What’s more, the longer women take birth control pills, the more their risk of developing endometrial cancer diminishes. The benefits are also long-lasting as the study concluded that women who took the pill back in the 1960s still have the same cancer rate reduction as women who only recently started taking the pill.
Lead researcher Valerie Beral and her team have estimated that these products have kept about 400.000 women in wealthy nations from developing endometrial cancer over the last 50 years. Roughly half of these potential cases were just between the years of 2005 and 2014.

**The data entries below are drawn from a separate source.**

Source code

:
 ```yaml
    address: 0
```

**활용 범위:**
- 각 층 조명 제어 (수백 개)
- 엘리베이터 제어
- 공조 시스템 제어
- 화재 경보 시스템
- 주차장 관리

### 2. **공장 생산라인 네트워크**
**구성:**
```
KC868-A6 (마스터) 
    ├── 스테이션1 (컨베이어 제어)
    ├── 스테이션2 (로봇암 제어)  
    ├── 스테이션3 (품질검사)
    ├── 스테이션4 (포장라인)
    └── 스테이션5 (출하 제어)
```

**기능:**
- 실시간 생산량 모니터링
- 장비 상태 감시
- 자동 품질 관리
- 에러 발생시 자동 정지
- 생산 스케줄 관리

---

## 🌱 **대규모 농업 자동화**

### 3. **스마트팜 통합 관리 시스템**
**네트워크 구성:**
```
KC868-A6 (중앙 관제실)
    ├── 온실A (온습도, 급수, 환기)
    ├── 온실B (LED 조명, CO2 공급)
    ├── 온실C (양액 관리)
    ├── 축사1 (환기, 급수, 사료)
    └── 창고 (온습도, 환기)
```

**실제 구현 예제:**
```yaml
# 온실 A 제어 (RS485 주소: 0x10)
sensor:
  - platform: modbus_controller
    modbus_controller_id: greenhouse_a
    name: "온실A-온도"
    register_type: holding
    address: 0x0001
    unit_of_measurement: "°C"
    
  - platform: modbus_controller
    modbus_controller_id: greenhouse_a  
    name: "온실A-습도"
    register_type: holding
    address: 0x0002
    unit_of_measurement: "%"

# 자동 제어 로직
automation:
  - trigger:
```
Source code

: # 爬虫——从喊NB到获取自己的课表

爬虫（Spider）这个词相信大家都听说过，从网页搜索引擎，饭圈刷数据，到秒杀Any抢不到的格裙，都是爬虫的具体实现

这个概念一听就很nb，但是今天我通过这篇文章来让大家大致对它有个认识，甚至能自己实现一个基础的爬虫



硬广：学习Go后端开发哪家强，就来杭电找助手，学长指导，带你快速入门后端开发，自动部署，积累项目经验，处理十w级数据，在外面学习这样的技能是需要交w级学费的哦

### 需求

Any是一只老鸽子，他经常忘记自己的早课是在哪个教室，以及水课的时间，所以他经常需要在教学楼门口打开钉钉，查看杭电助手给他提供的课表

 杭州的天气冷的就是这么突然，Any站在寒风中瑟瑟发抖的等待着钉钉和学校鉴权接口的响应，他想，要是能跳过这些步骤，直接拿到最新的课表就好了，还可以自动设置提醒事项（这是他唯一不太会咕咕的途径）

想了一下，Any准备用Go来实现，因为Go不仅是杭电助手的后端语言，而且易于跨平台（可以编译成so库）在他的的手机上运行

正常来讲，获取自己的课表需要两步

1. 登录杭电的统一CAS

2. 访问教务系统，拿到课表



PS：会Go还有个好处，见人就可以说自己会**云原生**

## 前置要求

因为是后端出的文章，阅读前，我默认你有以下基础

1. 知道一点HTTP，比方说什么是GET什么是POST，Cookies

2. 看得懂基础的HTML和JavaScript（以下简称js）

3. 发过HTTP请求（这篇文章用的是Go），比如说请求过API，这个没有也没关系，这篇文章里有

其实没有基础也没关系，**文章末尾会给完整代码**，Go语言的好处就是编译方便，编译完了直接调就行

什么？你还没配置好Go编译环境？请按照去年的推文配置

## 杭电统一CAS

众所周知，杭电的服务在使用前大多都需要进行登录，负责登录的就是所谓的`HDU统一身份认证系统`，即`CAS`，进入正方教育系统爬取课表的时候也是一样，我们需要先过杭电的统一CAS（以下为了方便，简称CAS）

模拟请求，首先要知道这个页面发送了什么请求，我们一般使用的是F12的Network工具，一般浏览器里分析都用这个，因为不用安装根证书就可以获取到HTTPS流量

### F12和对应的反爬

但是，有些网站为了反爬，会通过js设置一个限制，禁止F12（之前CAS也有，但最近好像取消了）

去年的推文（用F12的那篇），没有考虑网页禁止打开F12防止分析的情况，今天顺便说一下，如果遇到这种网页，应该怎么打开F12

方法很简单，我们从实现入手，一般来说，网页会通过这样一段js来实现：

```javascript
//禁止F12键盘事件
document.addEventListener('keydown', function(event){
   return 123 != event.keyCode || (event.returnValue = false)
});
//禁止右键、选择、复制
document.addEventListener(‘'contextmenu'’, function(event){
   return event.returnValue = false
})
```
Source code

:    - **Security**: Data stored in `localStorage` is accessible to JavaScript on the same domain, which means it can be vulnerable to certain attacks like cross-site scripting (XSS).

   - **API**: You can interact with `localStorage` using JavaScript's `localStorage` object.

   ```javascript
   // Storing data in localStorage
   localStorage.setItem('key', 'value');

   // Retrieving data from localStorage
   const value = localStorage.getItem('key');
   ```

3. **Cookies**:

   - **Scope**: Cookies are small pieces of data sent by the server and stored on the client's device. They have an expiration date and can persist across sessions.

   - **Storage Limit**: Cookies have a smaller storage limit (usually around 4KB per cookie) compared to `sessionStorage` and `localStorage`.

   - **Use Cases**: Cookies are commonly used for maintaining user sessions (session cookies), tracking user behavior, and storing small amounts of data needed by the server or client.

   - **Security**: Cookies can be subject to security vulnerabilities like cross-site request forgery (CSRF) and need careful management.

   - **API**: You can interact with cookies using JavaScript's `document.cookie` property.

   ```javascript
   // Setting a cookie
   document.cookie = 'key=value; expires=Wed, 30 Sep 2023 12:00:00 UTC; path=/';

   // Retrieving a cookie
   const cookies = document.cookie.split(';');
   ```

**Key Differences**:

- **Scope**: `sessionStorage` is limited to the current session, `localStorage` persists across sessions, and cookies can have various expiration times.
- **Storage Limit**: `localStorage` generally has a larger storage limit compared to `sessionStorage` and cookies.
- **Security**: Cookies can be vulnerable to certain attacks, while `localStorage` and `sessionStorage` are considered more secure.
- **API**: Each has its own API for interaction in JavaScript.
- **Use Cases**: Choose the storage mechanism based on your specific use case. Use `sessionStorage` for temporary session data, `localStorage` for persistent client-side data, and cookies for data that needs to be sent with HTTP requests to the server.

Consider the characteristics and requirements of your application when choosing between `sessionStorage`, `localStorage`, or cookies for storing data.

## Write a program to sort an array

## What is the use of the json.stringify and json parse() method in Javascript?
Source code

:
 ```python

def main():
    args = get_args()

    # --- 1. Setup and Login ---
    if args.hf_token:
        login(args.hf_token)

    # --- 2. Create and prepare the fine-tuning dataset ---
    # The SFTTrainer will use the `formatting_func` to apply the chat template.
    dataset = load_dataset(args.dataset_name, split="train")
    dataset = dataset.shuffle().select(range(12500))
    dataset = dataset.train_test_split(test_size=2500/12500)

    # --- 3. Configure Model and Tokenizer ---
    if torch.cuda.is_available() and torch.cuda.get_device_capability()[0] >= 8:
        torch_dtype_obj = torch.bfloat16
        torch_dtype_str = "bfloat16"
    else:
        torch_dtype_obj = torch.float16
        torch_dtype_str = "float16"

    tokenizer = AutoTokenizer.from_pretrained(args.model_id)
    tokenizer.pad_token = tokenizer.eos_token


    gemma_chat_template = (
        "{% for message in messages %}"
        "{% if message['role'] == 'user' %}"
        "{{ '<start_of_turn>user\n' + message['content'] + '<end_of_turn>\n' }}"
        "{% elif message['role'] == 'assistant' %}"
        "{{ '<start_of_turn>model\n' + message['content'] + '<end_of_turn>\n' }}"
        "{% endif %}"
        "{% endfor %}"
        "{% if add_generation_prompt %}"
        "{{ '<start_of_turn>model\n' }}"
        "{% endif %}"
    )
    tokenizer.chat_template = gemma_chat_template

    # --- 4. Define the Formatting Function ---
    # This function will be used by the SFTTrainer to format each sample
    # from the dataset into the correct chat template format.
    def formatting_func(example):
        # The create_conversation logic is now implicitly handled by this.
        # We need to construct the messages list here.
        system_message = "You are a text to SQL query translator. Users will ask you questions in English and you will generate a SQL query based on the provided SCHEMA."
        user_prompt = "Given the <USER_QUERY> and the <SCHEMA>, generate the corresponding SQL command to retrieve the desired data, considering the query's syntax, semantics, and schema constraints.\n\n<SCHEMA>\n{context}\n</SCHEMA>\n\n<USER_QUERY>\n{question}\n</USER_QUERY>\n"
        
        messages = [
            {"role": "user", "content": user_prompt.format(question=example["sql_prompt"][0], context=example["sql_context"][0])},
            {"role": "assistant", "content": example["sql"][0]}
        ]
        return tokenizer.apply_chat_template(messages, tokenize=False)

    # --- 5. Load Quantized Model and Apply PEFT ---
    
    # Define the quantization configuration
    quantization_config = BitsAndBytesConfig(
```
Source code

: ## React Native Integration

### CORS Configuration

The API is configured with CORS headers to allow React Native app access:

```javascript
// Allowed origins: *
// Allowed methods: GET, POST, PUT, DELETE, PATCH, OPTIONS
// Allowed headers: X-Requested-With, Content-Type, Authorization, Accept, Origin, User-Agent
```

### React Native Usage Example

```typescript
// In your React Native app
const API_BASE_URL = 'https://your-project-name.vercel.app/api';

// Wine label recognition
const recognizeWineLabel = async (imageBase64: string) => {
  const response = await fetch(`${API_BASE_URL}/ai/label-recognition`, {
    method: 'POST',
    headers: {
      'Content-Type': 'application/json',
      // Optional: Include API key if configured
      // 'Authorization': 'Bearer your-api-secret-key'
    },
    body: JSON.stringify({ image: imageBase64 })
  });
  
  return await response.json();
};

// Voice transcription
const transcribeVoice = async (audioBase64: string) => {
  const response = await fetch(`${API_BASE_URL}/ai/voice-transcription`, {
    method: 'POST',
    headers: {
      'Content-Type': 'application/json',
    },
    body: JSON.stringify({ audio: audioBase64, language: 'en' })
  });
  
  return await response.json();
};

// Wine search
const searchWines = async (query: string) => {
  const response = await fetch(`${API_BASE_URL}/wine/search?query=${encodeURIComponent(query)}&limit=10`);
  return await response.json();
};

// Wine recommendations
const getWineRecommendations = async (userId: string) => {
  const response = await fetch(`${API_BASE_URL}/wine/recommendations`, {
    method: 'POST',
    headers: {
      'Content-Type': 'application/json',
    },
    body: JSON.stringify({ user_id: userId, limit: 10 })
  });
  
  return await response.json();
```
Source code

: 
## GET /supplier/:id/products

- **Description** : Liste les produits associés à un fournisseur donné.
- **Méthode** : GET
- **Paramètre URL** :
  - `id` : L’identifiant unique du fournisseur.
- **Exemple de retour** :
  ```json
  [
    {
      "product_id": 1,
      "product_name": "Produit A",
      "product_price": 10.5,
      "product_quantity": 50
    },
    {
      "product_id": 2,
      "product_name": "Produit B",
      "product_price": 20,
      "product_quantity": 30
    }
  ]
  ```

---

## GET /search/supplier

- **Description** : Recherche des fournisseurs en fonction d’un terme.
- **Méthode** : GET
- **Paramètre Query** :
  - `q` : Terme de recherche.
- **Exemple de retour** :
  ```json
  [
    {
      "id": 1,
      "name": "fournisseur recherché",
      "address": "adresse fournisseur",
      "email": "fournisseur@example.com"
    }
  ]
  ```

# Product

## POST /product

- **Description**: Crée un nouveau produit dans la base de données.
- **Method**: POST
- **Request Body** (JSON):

Beral gave a statement explaining that “The strong protective effect of oral contraceptives against endometrial cancer — which persists for decades after stopping the pill — means that women who use it when they are in their 20s or even younger continue to benefit into their 50s and older, when cancer becomes more common”.
For their study, the researchers looked at 36 previously conducted studies, with a total number of subjects with endometrial cancer passing 27.200, and a control group of more than 115.700 women without endometrial cancer. It took the researchers ten (10) years to collect and examine data from all of these women.
What they found was that taking birth control pills for five (5) years straight cuts a woman’s chances of developing endometrial cancer by almost one quarter. If she continues to take these pills for another five (5) years, her chances of developing the disease will be cut by yet another quarter, and so on.
Beral pointed out that previous studies have demonstrated that birth control pills also protect against ovarian cancer. What’s ironic about all of this is that people initially used to worry that the pill may actually cause cancer.
The protective capabilities of birth control pills remained unchanged even after the team took into account factors such as a woman’s reproductive history, body fat, alcohol use, tobacco use, and ethnicity.
An interesting fact is that the levels of estrogen found in birth control pills changed from the 1960s to the 1980s. Back in the 1960s, the pills had more than twice the amount of estrogen they had in the 1980s. Yet, the levels of estrogen found in today’s birth control pills are still high enough that they manage to reduce a woman’s risk of developing endometrial cancer.
The study was published earlier this week, on Tuesday (August 4, 2015), in the journal The Lancet Oncology.